Cyclic voltammetry (CV) tests were carried out on an electrochemical workstation CHI 750E with a scan rate of 0.1 mV s^–1 and an operating voltage window of 1.8–2.7 V. The electrochemical impedance spectroscopy (EIS) was carried out on the CHI 750E in the frequency range 0.01 to 100,000 Hz. Electrochemical performance tests such as long cycling performance, rate performance and charge/discharge curves were carried out on the LAND electric test system.

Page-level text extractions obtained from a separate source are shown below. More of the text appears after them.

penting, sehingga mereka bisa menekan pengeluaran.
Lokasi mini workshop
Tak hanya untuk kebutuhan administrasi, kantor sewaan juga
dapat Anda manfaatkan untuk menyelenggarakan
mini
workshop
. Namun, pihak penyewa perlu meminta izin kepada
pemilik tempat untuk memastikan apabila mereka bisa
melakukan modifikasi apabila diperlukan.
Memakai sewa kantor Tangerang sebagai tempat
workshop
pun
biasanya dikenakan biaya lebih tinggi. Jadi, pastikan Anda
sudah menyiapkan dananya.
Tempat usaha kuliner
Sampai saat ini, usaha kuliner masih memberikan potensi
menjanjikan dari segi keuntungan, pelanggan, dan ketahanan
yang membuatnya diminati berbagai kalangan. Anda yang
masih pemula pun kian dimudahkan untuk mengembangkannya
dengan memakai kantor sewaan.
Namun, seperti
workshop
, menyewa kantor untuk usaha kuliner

3.3. The Assembly of Batteries

To load sulfur into Co-CN (or a-Co-CN), Co-CN (or a-Co-CN) was mixed with sulfur powder by grinding for 30 min, transferred into an ampoule and thermally annealed at 155 °C for 12 h with a ramp rate of 2 °C min^–1 and then 200 °C for another 2 h to obtain Co-NC@C/S (a-Co-NC@C/S). To prepare an active electrode, a slurry was prepared in advance by dispersing Co-CN (or a-Co-CN), super P and PVDF in a mass ratio of 8:1:1 into NMP in a beaker, which was then coated on an Al foil and dried in an oven at 60 °C for 24 h. Battery assembly was carried out in the glove box. The button cell was type CR2016. The cathode material was the Co-NC@C/S and a-Co-NC@C/S obtained above, the anode electrode was lithium metal flake, the separator was a Celgard 2400 and the main component of the electrolyte was LiTFSI dissolved in a 1:1 volume ratio DOL/DME (1, 3-dioxolane = DOL; dimethyl ether = DME) mixture, to which 0.2 M LiNO₃ was added. The sulfur loading of the cathode was about 1.2–1.5 mg cm^–2, and the ratio of the electrolyte to the sulfur content on the cathode was 25 mL g^–1.

4. Conclusions

In this work, we reported the preparation of heavily N-doped worm-like porous carbon nanotube structure mixed low-crystalline Co nanoparticles by sequential thermal annealing of ZnCo-ZIF in Ar+H₂ and ammonia atmosphere. The porous carbon was heavily doped with pyridinic N content, and the Co species were completely converted to N-bonded. The formation of porous carbon nanotube structure was ascribed to the catalytic effect of Co nanoparticles endowed by N-doping and reduced crystallinity, which facilitates the adsorption and redox kinetics of LiPSs. Therefore, the a-Co-NC@C/S composite, as sulfur host of the cathode, delivers a specific capacity of 559 mAh g⁻¹ after 500 cycles at 1 C and a specific capacity of 572 mAh g⁻¹ at 3 C. At a high sulfur loading of 2.55 mg cm⁻², it achieves a specific capacity of 579 mAh g⁻¹ after 400 cycles at 1 C. Under 2 C and 3 C, it is able to cycle up to 500 and 800 cycles, respectively, and still releases a capacity of 509 and 391 mAh g⁻¹, respectively. This work highlights the importance of the low crystallinity of Co nanoparticles in improving the redox kinetics of LiPSs in LiSB.